Le schéma du dieu qui meurt et ressuscite est un classique qu’on assimile éventuellement au cycle de la végétation, et à un autre classique, le sacrifice, dont René Girard en particulier a montré la parenté avec la royauté. La crucifixion ne joue manifestement pas un rôle analogue dans le christianisme, bien que le schéma du sacrifice ne lui soit pas étranger. La réalité historique de la crucifixion d’un homme qui a fait naître une espérance aussi exceptionnelle, et l’expérience à laquelle ses disciples ont donné le nom de résurrection, est la source d’un renversement profond dans la manière de concevoir la transcendance. Mais là encore, ce renversement n’a pas triomphé dans l’ensemble même de la chrétienté. Le schéma sacrificiel de l’Epître aux Hébreux demeure dans son ambiguïté : sacrifice nécessaire pour laver le péché humain, mais sacrifice qui met un terme à la pratique par sa perfection insurpassable.

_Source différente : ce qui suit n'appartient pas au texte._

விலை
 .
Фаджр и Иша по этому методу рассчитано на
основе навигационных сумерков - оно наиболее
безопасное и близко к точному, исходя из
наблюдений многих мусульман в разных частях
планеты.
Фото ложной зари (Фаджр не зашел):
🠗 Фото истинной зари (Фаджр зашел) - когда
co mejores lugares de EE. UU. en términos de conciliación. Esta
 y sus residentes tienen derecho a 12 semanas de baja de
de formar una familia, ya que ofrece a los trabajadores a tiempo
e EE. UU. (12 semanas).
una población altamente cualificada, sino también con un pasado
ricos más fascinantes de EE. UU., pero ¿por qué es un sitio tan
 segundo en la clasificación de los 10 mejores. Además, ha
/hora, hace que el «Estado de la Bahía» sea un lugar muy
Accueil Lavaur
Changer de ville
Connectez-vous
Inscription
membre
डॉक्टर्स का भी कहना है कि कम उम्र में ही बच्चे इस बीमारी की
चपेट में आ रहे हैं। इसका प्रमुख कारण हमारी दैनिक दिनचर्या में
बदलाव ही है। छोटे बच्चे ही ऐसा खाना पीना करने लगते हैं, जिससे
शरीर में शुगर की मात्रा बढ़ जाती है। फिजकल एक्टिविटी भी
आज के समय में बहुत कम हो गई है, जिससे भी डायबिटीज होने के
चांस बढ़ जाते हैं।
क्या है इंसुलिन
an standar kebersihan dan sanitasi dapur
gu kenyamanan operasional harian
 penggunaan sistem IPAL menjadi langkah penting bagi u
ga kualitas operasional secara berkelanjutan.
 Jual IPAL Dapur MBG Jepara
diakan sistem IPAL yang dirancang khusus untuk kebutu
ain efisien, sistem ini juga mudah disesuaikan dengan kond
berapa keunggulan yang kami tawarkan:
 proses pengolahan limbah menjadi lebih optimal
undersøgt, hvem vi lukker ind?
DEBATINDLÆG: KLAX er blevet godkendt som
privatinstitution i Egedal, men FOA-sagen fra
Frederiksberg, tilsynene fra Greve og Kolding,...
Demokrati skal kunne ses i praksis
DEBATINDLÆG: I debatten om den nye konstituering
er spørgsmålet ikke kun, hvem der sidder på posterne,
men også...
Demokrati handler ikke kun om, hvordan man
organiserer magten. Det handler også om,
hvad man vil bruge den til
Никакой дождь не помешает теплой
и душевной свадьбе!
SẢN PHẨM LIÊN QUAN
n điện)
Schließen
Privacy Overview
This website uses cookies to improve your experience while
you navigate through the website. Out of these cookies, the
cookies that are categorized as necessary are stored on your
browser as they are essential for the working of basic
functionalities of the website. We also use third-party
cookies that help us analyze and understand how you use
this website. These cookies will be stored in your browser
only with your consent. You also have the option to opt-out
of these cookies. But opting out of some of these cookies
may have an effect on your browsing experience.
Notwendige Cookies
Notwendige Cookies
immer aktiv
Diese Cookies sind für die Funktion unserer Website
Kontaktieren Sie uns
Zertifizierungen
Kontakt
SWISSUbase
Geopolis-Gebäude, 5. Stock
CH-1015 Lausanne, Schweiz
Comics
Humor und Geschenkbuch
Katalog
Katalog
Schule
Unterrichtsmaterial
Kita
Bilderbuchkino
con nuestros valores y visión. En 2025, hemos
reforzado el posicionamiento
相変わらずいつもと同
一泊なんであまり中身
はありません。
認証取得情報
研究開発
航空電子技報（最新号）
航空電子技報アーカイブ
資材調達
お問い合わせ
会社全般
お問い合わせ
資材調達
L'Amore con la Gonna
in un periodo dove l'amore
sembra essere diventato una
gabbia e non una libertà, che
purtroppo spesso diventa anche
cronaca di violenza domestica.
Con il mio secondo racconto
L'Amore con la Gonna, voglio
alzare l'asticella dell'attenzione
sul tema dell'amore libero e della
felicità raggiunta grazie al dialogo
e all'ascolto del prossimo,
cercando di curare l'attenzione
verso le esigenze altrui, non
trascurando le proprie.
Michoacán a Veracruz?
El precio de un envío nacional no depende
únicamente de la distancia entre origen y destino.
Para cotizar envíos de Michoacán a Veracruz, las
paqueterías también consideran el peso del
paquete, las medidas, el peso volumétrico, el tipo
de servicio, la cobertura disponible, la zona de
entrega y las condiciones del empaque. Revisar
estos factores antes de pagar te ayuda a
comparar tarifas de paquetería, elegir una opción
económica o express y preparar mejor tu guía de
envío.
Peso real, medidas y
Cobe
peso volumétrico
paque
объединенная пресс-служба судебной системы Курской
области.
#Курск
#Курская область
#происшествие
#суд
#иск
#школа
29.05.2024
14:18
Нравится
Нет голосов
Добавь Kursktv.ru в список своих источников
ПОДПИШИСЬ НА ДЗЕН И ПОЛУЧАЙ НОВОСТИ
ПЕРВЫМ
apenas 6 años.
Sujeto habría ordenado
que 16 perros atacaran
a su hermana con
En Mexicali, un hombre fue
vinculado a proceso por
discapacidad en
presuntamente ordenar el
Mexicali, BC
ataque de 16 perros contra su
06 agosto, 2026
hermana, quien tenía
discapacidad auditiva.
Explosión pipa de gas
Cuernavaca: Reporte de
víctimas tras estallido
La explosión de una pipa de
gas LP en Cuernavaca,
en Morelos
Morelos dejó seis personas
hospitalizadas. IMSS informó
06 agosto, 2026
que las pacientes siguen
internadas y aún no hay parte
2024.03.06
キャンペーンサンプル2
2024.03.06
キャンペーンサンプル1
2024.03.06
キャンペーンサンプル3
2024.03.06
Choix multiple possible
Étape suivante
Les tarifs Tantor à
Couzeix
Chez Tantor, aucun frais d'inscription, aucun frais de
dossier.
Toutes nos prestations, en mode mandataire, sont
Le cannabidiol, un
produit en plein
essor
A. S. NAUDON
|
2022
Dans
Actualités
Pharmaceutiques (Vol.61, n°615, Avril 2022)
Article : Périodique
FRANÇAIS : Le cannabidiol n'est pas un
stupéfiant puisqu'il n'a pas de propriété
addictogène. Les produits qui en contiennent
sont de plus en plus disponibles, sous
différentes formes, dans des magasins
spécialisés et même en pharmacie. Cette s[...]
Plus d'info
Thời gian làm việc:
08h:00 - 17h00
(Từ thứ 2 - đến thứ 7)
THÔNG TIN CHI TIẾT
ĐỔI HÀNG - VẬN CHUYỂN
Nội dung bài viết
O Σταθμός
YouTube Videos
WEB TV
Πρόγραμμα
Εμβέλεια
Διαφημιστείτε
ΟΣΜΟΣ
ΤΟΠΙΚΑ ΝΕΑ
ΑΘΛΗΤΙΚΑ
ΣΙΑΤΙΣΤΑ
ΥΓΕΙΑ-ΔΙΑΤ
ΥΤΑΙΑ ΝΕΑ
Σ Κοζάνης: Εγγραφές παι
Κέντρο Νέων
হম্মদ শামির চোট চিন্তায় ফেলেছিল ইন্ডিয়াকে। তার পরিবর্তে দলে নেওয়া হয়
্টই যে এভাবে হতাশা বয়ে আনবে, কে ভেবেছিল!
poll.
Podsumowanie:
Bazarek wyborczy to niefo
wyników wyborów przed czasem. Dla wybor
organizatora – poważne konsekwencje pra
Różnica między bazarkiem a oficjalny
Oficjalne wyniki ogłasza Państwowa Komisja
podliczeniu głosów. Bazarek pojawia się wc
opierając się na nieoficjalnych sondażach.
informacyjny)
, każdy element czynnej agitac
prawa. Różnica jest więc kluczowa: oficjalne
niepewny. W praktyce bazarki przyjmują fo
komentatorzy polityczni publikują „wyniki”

La Rédemption résulterait pour moi de cette prise de conscience progressive accélérée par la Crucifixion et ses conséquences historiques. Quel parallèle ce schéma perceptible a-t-il dans le monde de la transcendance, c’est ce que je me garderai de trancher.
Enfin, l’exigence radicale de Jésus à l’égard de l’idéal proposé à ses disciples me retient évidemment de me proclamer comme tel. Même relativement modestes au regard des fortunes de ce monde, les privilèges matériels dont je bénéficie me mettent plutôt dans la situation du mauvais riche, et je croise tous les jours mille Lazares dont je ne me préoccupe que de façon infinitésimale. Plus encore, si je ressens comme un péché, c’est à dire un manquement à l’amour, mon attachement à mes privilèges, je suis même en répulsion par rapport aux formes les plus extrêmes de l’appel évangélique, comme la haine des proches, fût-elle mitigée par d’habiles casuistes comme le pasteur Cuvillier.
Je reste donc par rapport à Jésus à la fois conquis et indécis. La vie de Jésus est restée pour moi depuis l’enfance cette énorme aventure. L’Évangile est évidemment pour moi l’événement majeur de l’histoire humaine. Si son esprit vient à disparaître de la surface du monde, une manière d’être homme disparaîtra, et pour moi elle est la seule qui vaille. Le monde ne peut avoir de sens si ce n’est par l’amour. Si Dieu n’est pas l’amour, il ne peut pas être mon dieu ; et si rien dans l’univers ne correspond à ce que nous appelons Dieu, la seule réalité divine sera l’amour tel que les hommes essayent de le connaître. Dans l’univers infiniment absurde, l’amour humain fait peut-être écho à la volonté divine de s’y incarner pour le transfigurer. Jésus, qui avait l’air d’un peu la connaître, nous dit que Dieu est l’amour infini. Puis-je penser que l’amour infini m’aime moins que ma mère ? Ainsi pour mon avenir je me fierai à la sagesse de Paul Ricœur : Dieu fera de moi ce qu’il veut.